## [Dataset entries]
•••

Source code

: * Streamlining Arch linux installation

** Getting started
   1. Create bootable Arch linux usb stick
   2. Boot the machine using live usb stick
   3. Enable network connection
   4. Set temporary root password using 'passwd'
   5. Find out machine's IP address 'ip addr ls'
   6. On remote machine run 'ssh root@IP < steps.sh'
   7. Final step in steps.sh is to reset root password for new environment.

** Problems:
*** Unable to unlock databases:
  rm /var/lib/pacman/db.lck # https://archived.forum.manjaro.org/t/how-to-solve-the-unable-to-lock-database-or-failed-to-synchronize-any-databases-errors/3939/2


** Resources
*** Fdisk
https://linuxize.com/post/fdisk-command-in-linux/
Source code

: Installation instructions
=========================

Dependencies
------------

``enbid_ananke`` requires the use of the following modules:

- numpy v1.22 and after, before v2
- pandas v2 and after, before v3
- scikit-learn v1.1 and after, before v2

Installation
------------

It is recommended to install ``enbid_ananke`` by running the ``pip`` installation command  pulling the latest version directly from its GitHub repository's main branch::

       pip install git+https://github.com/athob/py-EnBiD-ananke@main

•••

## [Task brief]
Work out how many lines of the data hold the string "machine". State only that number.

## [Reply]
3